The O'Conner brothers then did what they urged the filmmakers in the audience to do if they ran into a wall getting money for their film. They got the money themselves and set to filming. In their case, they liquidated some of their inheritance from stock in their family's company. That gave them under the $700,000 they thought they needed for the whole film, but enough to start the shoot.

They were able to get far enough on that to get a rough cut to their editor in New York, who then assembled a seven minute trailer. This is usually where the IFFM comes in. Filmmakers who assemble their material in trailer, short film or rough cut form can exhibit their work at the festival and invite investors and studio executives to the show, hoping to emerge with completion funds and perhaps even a distribution deal if they are extremely lucky and far along in the process.

The O'Conners, instead, went the private route and screened their trailer for a group of investors from Wall Street. They collected checks from every person in the room as they left - including McTeer.

Then came the selling strategy for the film, which was to get the film into Sundance. They did. And the first screening of the film was so incredible that they were kidnapped after their second screening by the acquisitions team from Fine Line, which has learned from past experience never to let the filmmakers of a film they want to buy out of their sight.

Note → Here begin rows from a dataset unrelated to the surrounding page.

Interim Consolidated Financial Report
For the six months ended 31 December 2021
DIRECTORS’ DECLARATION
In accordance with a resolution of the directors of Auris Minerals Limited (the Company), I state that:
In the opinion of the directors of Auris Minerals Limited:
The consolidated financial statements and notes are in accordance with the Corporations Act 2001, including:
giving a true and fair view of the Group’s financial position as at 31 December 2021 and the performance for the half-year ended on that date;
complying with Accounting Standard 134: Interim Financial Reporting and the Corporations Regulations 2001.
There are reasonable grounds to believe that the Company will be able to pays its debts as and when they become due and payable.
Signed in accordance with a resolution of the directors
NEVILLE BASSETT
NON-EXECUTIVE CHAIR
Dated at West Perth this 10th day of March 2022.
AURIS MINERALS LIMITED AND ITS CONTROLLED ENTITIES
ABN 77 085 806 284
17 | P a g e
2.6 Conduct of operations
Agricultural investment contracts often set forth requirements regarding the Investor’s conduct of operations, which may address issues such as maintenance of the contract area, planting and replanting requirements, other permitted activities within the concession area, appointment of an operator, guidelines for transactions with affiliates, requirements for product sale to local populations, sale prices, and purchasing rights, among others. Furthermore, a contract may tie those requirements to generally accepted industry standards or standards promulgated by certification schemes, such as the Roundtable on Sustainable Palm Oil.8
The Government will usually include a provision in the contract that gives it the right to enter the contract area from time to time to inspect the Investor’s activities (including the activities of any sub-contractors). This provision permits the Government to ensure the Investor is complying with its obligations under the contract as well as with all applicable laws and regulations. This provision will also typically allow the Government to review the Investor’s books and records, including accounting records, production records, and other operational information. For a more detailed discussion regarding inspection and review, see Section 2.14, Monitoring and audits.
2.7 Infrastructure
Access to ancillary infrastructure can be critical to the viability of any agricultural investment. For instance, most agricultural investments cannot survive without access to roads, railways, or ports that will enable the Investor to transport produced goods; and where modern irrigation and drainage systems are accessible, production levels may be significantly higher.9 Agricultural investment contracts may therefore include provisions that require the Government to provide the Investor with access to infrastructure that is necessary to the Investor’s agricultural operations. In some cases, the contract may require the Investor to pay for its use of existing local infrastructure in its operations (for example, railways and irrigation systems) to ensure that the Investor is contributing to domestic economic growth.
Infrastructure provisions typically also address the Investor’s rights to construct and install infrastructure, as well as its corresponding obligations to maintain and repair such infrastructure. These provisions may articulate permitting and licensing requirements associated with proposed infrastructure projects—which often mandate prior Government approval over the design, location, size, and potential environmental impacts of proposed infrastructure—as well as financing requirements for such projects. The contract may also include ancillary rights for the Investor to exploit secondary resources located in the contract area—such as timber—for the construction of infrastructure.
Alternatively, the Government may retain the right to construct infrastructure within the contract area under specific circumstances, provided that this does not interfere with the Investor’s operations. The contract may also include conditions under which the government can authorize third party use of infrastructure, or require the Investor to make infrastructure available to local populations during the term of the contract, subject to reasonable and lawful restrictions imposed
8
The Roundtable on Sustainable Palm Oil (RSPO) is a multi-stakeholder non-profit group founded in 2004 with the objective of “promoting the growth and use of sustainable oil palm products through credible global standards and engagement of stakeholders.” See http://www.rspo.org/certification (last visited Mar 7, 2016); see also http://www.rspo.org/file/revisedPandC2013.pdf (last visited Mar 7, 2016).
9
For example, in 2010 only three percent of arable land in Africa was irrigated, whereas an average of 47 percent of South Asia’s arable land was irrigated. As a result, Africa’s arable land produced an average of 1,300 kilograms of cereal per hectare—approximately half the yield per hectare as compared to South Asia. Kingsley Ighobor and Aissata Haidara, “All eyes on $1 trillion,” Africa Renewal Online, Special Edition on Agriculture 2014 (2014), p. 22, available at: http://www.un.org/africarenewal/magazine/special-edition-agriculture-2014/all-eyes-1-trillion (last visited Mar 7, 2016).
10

The aspiring filmmakers in the audience lapped up the details, but one actually seemed discouraged by the tale. He asked, "So are you saying that the only way to get your script made is to do it yourself?"

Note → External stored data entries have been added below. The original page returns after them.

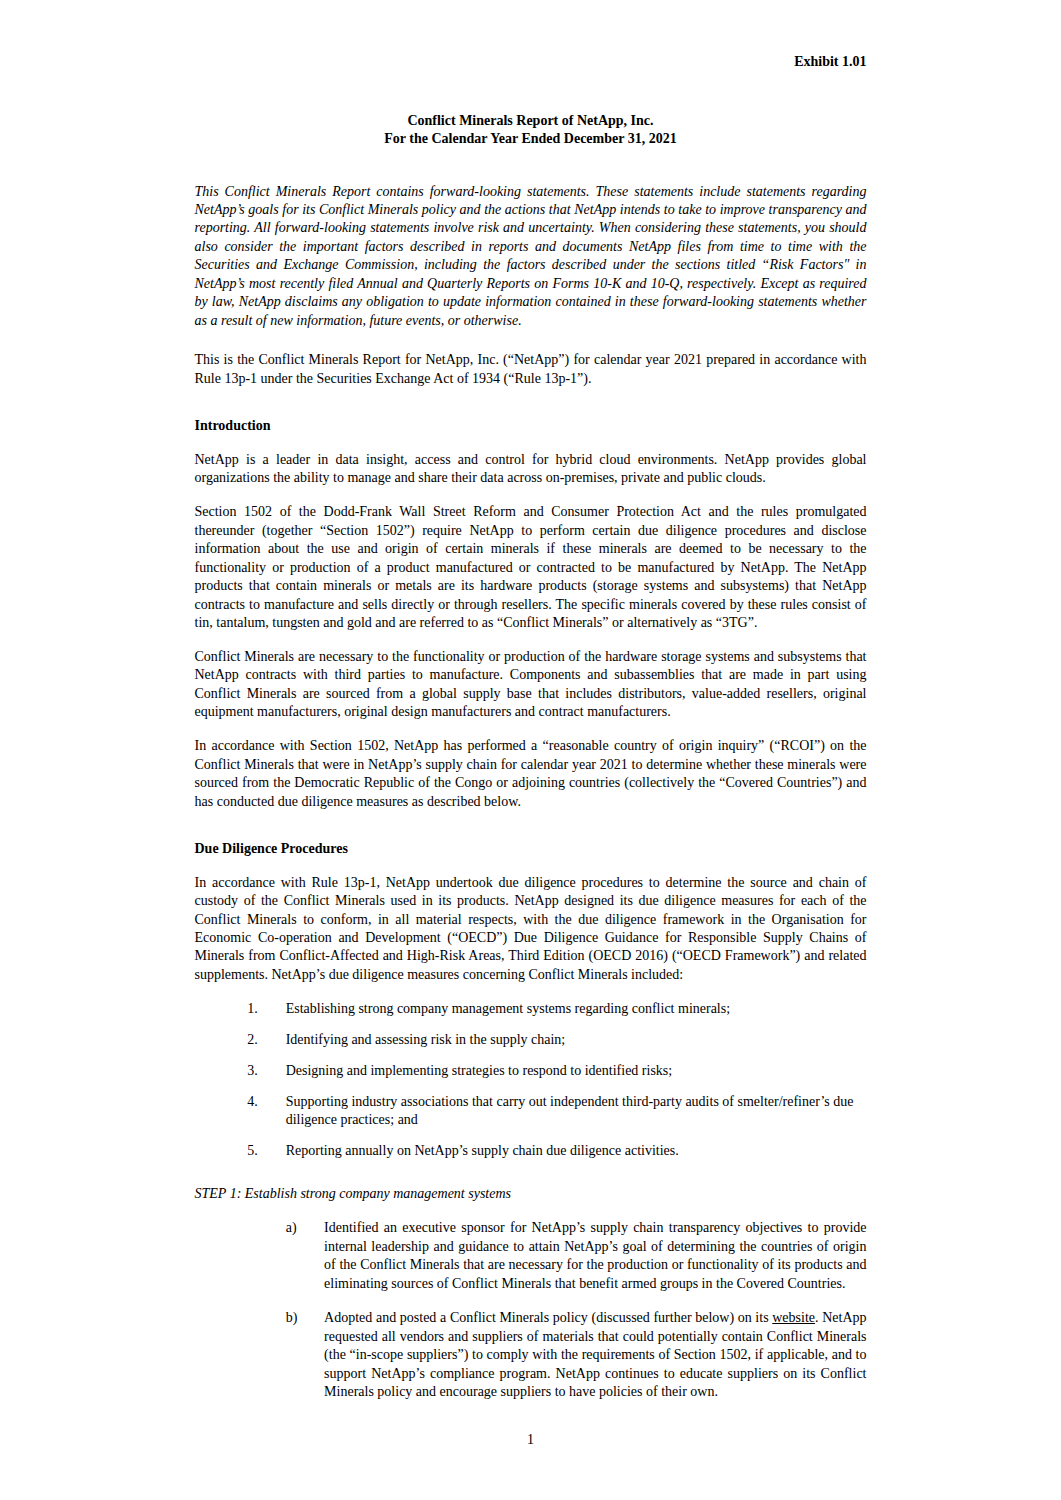Exhibit 1.01
Conflict Minerals Report of NetApp, Inc. For the Calendar Year Ended December 31, 2021
This Conflict Minerals Report contains forward-looking statements. These statements include statements regarding NetApp’s goals for its Conflict Minerals policy and the actions that NetApp intends to take to improve transparency and reporting. All forward-looking statements involve risk and uncertainty. When considering these statements, you should also consider the important factors described in reports and documents NetApp files from time to time with the Securities and Exchange Commission, including the factors described under the sections titled “Risk Factors" in NetApp’s most recently filed Annual and Quarterly Reports on Forms 10-K and 10-Q, respectively. Except as required by law, NetApp disclaims any obligation to update information contained in these forward-looking statements whether as a result of new information, future events, or otherwise.
This is the Conflict Minerals Report for NetApp, Inc. (“NetApp”) for calendar year 2021 prepared in accordance with Rule 13p-1 under the Securities Exchange Act of 1934 (“Rule 13p-1”).
Introduction
NetApp is a leader in data insight, access and control for hybrid cloud environments. NetApp provides global organizations the ability to manage and share their data across on-premises, private and public clouds.
Section 1502 of the Dodd-Frank Wall Street Reform and Consumer Protection Act and the rules promulgated thereunder (together “Section 1502”) require NetApp to perform certain due diligence procedures and disclose information about the use and origin of certain minerals if these minerals are deemed to be necessary to the functionality or production of a product manufactured or contracted to be manufactured by NetApp. The NetApp products that contain minerals or metals are its hardware products (storage systems and subsystems) that NetApp contracts to manufacture and sells directly or through resellers. The specific minerals covered by these rules consist of tin, tantalum, tungsten and gold and are referred to as “Conflict Minerals” or alternatively as “3TG”.
Conflict Minerals are necessary to the functionality or production of the hardware storage systems and subsystems that NetApp contracts with third parties to manufacture. Components and subassemblies that are made in part using Conflict Minerals are sourced from a global supply base that includes distributors, value-added resellers, original equipment manufacturers, original design manufacturers and contract manufacturers.
In accordance with Section 1502, NetApp has performed a “reasonable country of origin inquiry” (“RCOI”) on the Conflict Minerals that were in NetApp’s supply chain for calendar year 2021 to determine whether these minerals were sourced from the Democratic Republic of the Congo or adjoining countries (collectively the “Covered Countries”) and has conducted due diligence measures as described below.
Due Diligence Procedures
In accordance with Rule 13p-1, NetApp undertook due diligence procedures to determine the source and chain of custody of the Conflict Minerals used in its products. NetApp designed its due diligence measures for each of the Conflict Minerals to conform, in all material respects, with the due diligence framework in the Organisation for Economic Co-operation and Development (“OECD”) Due Diligence Guidance for Responsible Supply Chains of Minerals from Conflict-Affected and High-Risk Areas, Third Edition (OECD 2016) (“OECD Framework”) and related supplements. NetApp’s due diligence measures concerning Conflict Minerals included:
Establishing strong company management systems regarding conflict minerals;
Identifying and assessing risk in the supply chain;
Designing and implementing strategies to respond to identified risks;
Supporting industry associations that carry out independent third-party audits of smelter/refiner’s due diligence practices; and
Reporting annually on NetApp’s supply chain due diligence activities.
STEP 1: Establish strong company management systems
Identified an executive sponsor for NetApp’s supply chain transparency objectives to provide internal leadership and guidance to attain NetApp’s goal of determining the countries of origin of the Conflict Minerals that are necessary for the production or functionality of its products and eliminating sources of Conflict Minerals that benefit armed groups in the Covered Countries.
Adopted and posted a Conflict Minerals policy (discussed further below) on its website. NetApp requested all vendors and suppliers of materials that could potentially contain Conflict Minerals (the “in-scope suppliers”) to comply with the requirements of Section 1502, if applicable, and to support NetApp’s compliance program. NetApp continues to educate suppliers on its Conflict Minerals policy and encourage suppliers to have policies of their own.
1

O'Conner shrugged his shoulders and said, "Well, basically, yeah." The Fine Line executives, Marian Koltai-Levine and Brian Caldwell agreed. They said they rarely buy scripts from unknowns because the financial risk is too great even at $3 million. Most films that they end up buying, they've rejected in script stage, as they did with Tumbleweeds and another luminary, Shine.

The key, they all agreed, was to have something to show for your work. And that's what the IFFM does best. The panels may be the most intriguing, but that doesn't mean that screenings are not a primary focus of the action. There were over 300 works shown in seven days. Some were completed features, some documentaries, and then there were unfinished rough cuts of both varieties, as well as shorts. All serve as calling cards for filmmakers trying to attract attention by showing what they can do.

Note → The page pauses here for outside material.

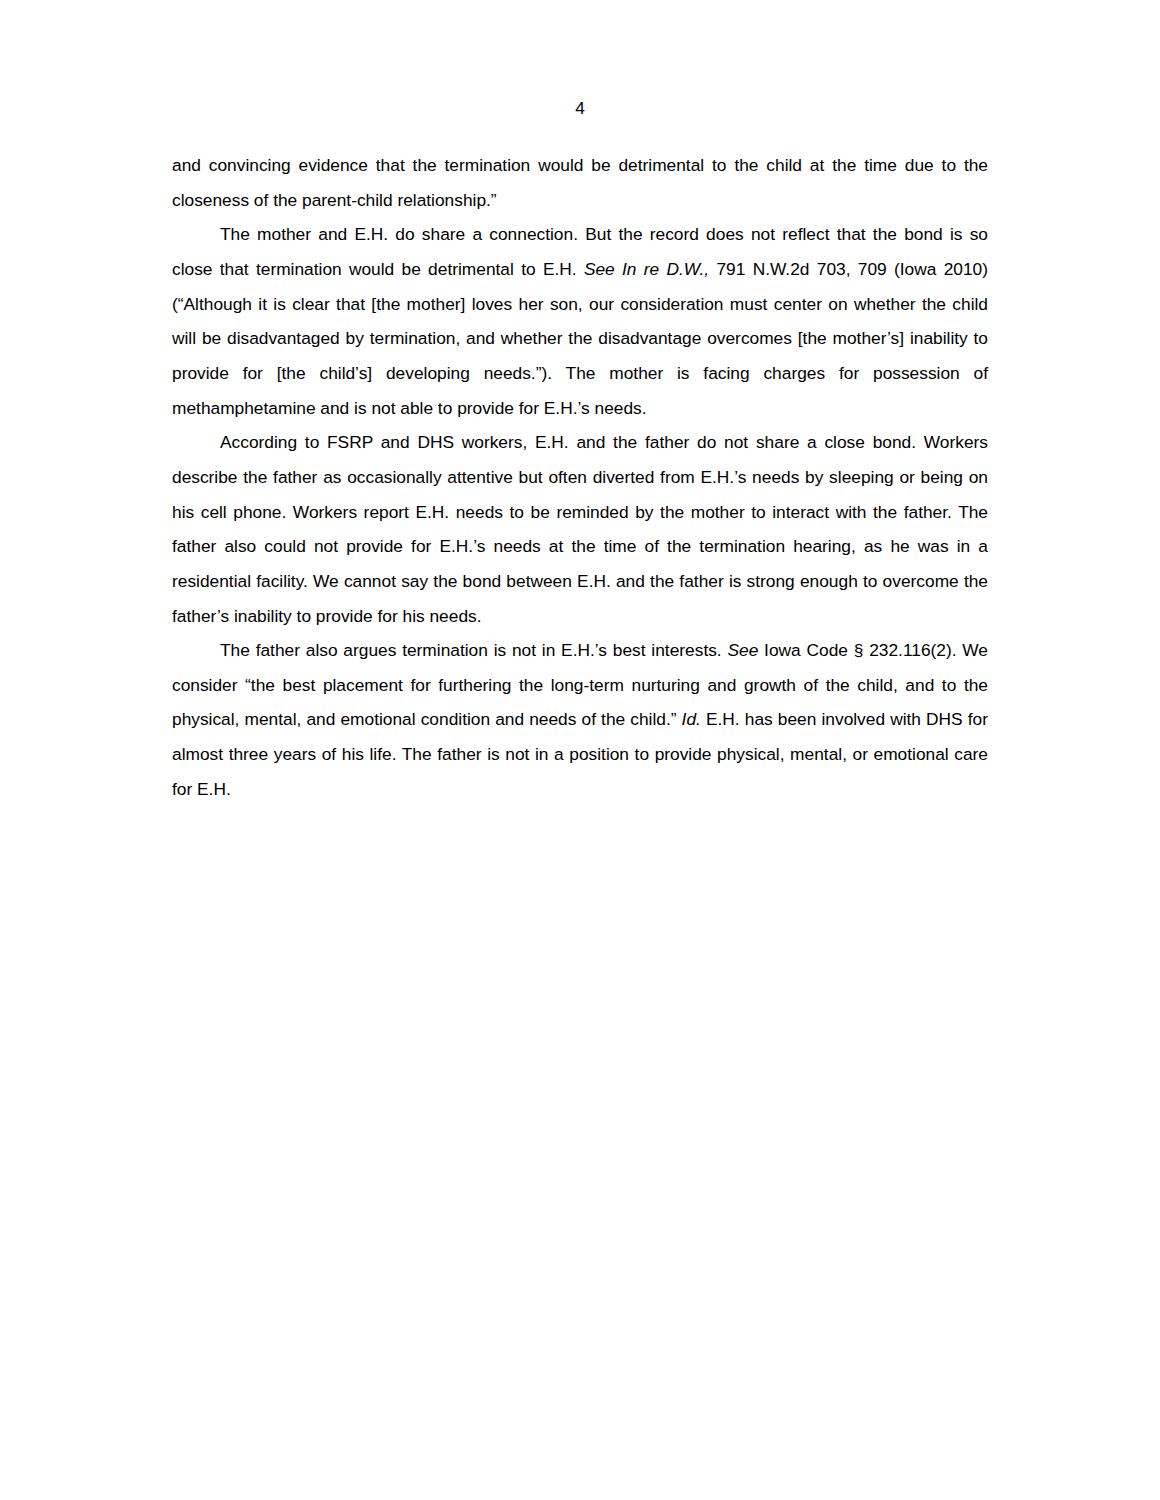4
and convincing evidence that the termination would be detrimental to the child at the time due to the closeness of the parent-child relationship.”
The mother and E.H. do share a connection. But the record does not reflect that the bond is so close that termination would be detrimental to E.H. See In re D.W., 791 N.W.2d 703, 709 (Iowa 2010) (“Although it is clear that [the mother] loves her son, our consideration must center on whether the child will be disadvantaged by termination, and whether the disadvantage overcomes [the mother’s] inability to provide for [the child’s] developing needs.”). The mother is facing charges for possession of methamphetamine and is not able to provide for E.H.’s needs.
According to FSRP and DHS workers, E.H. and the father do not share a close bond. Workers describe the father as occasionally attentive but often diverted from E.H.’s needs by sleeping or being on his cell phone. Workers report E.H. needs to be reminded by the mother to interact with the father. The father also could not provide for E.H.’s needs at the time of the termination hearing, as he was in a residential facility. We cannot say the bond between E.H. and the father is strong enough to overcome the father’s inability to provide for his needs.
The father also argues termination is not in E.H.’s best interests. See Iowa Code § 232.116(2). We consider “the best placement for furthering the long-term nurturing and growth of the child, and to the physical, mental, and emotional condition and needs of the child.” Id. E.H. has been involved with DHS for almost three years of his life. The father is not in a position to provide physical, mental, or emotional care for E.H.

Attracting the most attention was a feature film starring Bernadette Peters and directed by newcomer Adam Marcus called Snow Days, which may actually pick up a distribution deal straight out of the festival. Also notable were the features Dead Dogs, a heist thriller, and The Young Girl and the Monsoon, a strange love story. Skirty Winter, a tale of a young actress, attracted an audience because of Austin Pendleton's hilarious performance. Harold Perrineau was also something to watch in A Day in Black and White, even though the film was uneven. The same goes for the performances by known actors such as Luke Perry and Kathy Nijimy in Attention Shoppers, Soleil Moon Frye in The Girl's Room, Moria Kelly in Henry Hill, Stacey Dash in The Personals, Chris Noth and Patricia Arquette in Pigeonholed and Brad Renfro in the Theory of the Leisure Class.

The general consensus among the critics attending the festival was that there was no major discovery this year of the caliber of past years - no Kids, Brothers McMullen, Roger & Me or My Dinner with Andre. Not at least on the surface. It will surely not be long before one of this year's crop of talent emerges as the next great hope for independent film.